Excerpt to read -
--- START ---

Master Anderson
Are you ready to bow down and worship another genius? Come on, it’ll be fun, trust me! Trusssst in meeee…
Alright, I’ll confess. I’m bringing out the Kaa eyes because the next auteur on this list can be a bit of a hard swallow for some people. He’s an auteur for sure (that rhymes, yay), and has had some mainstream success, but there’s definitely a chasm between what I see in him and what some others…well, don’t.
Film aficionados will know this man well. His new projects are always highly anticipated, and often meet the hype. It is, of course…
Paul Thomas Anderson is often cited by aspiring filmmakers as the ideal modern American auteur, and they’ll get no argument from me. He credits himself as either “P. T. A.” or “P. T. Anderson”, but is not to be confused with directors Wes Anderson or Paul W. S. Anderson…just to make things that much harder for you.

--- END ---

Task description - In the piece on Paul Thomas Anderson, rewrite the passage starting at "Master Anderson" and ending at "harder for you.", changing "Film aficionados" to "Movie buffs".

Source data -
--- START ---

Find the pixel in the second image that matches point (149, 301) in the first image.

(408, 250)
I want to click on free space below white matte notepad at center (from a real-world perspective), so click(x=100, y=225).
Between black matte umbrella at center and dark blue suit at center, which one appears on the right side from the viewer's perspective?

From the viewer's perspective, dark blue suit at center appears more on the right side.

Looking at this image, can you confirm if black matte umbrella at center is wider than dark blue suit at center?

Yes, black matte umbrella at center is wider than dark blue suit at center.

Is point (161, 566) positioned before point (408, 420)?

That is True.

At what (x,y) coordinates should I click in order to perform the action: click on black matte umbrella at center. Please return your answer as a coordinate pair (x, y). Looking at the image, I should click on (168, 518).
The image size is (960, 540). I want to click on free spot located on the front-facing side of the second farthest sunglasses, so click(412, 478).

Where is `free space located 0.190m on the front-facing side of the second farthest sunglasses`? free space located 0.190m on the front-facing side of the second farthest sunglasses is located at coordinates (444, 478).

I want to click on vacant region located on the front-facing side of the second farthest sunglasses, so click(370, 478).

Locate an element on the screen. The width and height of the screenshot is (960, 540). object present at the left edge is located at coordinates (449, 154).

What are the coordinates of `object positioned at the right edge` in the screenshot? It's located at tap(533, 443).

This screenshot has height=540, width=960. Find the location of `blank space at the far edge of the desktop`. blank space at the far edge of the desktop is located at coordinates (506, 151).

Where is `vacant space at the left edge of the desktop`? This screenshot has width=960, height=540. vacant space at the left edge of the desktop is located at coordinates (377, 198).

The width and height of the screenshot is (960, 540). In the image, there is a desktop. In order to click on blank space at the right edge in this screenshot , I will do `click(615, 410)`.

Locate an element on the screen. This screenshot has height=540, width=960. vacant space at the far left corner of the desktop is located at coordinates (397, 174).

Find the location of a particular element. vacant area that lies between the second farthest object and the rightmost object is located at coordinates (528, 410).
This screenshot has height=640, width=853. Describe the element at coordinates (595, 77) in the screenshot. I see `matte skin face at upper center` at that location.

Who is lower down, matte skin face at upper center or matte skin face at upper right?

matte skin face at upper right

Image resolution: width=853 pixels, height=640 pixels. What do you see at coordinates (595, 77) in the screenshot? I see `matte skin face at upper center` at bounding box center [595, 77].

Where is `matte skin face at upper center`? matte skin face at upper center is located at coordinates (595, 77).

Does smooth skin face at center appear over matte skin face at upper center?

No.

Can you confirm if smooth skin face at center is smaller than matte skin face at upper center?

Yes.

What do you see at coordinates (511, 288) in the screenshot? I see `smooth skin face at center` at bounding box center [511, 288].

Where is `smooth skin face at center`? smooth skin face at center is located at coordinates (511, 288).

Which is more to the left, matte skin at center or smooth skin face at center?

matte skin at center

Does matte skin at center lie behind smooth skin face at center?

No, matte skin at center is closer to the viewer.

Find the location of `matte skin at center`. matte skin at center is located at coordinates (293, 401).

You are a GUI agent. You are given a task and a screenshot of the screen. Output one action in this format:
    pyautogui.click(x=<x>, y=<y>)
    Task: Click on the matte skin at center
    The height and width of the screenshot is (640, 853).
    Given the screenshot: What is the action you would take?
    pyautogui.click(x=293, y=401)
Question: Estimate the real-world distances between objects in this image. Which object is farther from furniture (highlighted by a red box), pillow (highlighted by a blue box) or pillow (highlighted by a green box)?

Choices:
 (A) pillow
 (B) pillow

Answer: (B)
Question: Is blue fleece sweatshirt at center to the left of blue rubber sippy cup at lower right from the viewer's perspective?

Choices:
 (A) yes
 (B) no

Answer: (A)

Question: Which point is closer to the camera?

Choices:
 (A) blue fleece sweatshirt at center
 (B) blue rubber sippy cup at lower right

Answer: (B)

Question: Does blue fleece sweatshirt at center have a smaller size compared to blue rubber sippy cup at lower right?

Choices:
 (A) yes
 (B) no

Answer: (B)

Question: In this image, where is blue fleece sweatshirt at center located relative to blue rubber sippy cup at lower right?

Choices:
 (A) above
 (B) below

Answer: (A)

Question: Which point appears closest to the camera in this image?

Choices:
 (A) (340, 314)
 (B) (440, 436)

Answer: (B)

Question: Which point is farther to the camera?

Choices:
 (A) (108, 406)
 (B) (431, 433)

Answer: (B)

--- END ---
--- START ---

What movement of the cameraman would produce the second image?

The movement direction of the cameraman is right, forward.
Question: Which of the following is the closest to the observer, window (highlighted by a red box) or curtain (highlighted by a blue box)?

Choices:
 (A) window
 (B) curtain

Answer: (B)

--- END ---

Solved exercise -
Master Anderson
Are you ready to bow down and worship another genius? Come on, it’ll be fun, trust me! Trusssst in meeee…
Alright, I’ll confess. I’m bringing out the Kaa eyes because the next auteur on this list can be a bit of a hard swallow for some people. He’s an auteur for sure (that rhymes, yay), and has had some mainstream success, but there’s definitely a chasm between what I see in him and what some others…well, don’t.
Movie buffs will know this man well. His new projects are always highly anticipated, and often meet the hype. It is, of course…
Paul Thomas Anderson is often cited by aspiring filmmakers as the ideal modern American auteur, and they’ll get no argument from me. He credits himself as either “P. T. A.” or “P. T. Anderson”, but is not to be confused with directors Wes Anderson or Paul W. S. Anderson…just to make things that much harder for you.